Where caching pays back the most
The savings scale with three factors: prefix size, traffic frequency, and prefix stability. The product of all three is roughly the percent of input cost you can recover.
| Use case | Prefix tokens | Traffic frequency | Stability | Typical saving |
|---|---|---|---|---|
| Customer support assistant (single product) | 4,000 to 8,000 | constant high | very stable | 70 to 85% on input cost |
| RAG over fixed corpus | 6,000 to 20,000 (corpus pages) | varies | stable | 60 to 80% on input cost |
| Coding assistant (system prompt + tools) | 3,000 to 6,000 | constant during work hours | stable | 50 to 70% on input cost |
| One-off batch processing | 2,000 to 5,000 | infrequent, in bursts | varies | 30 to 60% on input cost |
| Per-user personalised assistant | unknown | varies | unstable per user | 0 to 30% on input cost |
The first three are slam-dunks. The last is where caching does not pay back; if the prefix changes per user, the cache cannot share across users.
Where caching does NOT pay back
Per-call dynamic system prompts. If the system prompt is generated fresh per request (rare but happens in some agent designs), nothing is cacheable.
Very low traffic. If a prompt is called 200 times a month, the cache rarely hits because the TTL expires between calls. The savings are real but the absolute dollars are small; not worth the engineering effort.
Output-heavy workloads.

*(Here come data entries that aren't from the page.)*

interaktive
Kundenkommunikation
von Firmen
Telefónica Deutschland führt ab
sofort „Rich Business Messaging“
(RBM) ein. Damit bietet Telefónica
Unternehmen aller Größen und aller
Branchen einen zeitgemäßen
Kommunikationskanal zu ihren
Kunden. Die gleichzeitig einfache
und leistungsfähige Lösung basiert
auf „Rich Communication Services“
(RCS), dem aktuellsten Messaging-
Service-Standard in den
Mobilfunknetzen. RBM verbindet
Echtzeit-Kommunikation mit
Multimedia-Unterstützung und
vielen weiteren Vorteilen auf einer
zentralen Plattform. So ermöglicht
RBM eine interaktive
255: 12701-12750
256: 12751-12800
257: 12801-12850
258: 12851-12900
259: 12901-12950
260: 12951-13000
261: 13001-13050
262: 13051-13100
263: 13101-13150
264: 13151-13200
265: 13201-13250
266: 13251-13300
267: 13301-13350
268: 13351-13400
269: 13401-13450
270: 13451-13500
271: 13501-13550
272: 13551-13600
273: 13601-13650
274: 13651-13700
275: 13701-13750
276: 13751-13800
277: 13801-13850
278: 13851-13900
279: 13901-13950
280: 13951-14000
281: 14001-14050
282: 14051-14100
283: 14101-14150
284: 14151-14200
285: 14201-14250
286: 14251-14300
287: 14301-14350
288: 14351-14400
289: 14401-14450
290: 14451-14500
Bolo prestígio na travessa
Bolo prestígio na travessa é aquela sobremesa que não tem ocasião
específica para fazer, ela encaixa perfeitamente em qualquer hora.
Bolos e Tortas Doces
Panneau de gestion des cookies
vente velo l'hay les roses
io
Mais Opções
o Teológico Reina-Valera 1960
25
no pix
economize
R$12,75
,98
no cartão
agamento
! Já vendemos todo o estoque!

Caching only discounts INPUT tokens. If your prompt is short (200 input tokens) and produces long output (2000 tokens), the input is already a tiny fraction of the bill. Caching saves cents per call, not dollars.
Multi-tenant prompt isolation. Some compliance contexts require that one tenant’s data never appears in another tenant’s request, even via shared cache attention state. In those contexts, caching may need to be scoped per-tenant, which limits hit rates.
What we install on engagements
Roughly 90% of engagements with significant LLM spend benefit from caching. The standard install:
- Audit the prompt mix and prefix sizes (one day)
- Identify the top 3 to 5 prompts by total token spend
- Reorder each prompt so stable content is first, volatile content last
- Add cache-control markers per provider’s API
- Add observability on cache hit rate per prompt
Total: typically half an engineer-week. Pays back in the first month for any engagement with non-trivial LLM spend.
The savings are quiet because they show up in the bill, not in the product. The engineering team rarely gets credit for them. The CFO does. We measure them as a percent reduction in input-token cost month-over-month and report them up; otherwise the work is invisible until budget review surfaces a question.
Caching is the easiest cost lever in the LLM stack and the most commonly missed. The work is small. The discipline of “stable prefix first, volatile content last, cache-control marker between them” pays back forever.
Questions teams ask
Do all providers support prompt caching?
Most major providers (Anthropic, OpenAI, Google, AWS Bedrock) offer cache-aware pricing. Mechanics differ slightly, costs differ slightly, the principle is the same. Check your provider's documentation for current TTL and discount rates.
Does caching change the model output?
No. The cache is a server-side optimisation that lets the provider skip recomputing attention over identical prefixes. Output is identical to a non-cached call with the same input.
What invalidates the cache?
Any change to the cached prefix, including a single character, breaks the cache. Tool list changes, system prompt edits, model upgrades, and time-window expiry (typically 5 minutes since last hit on most providers in 2026).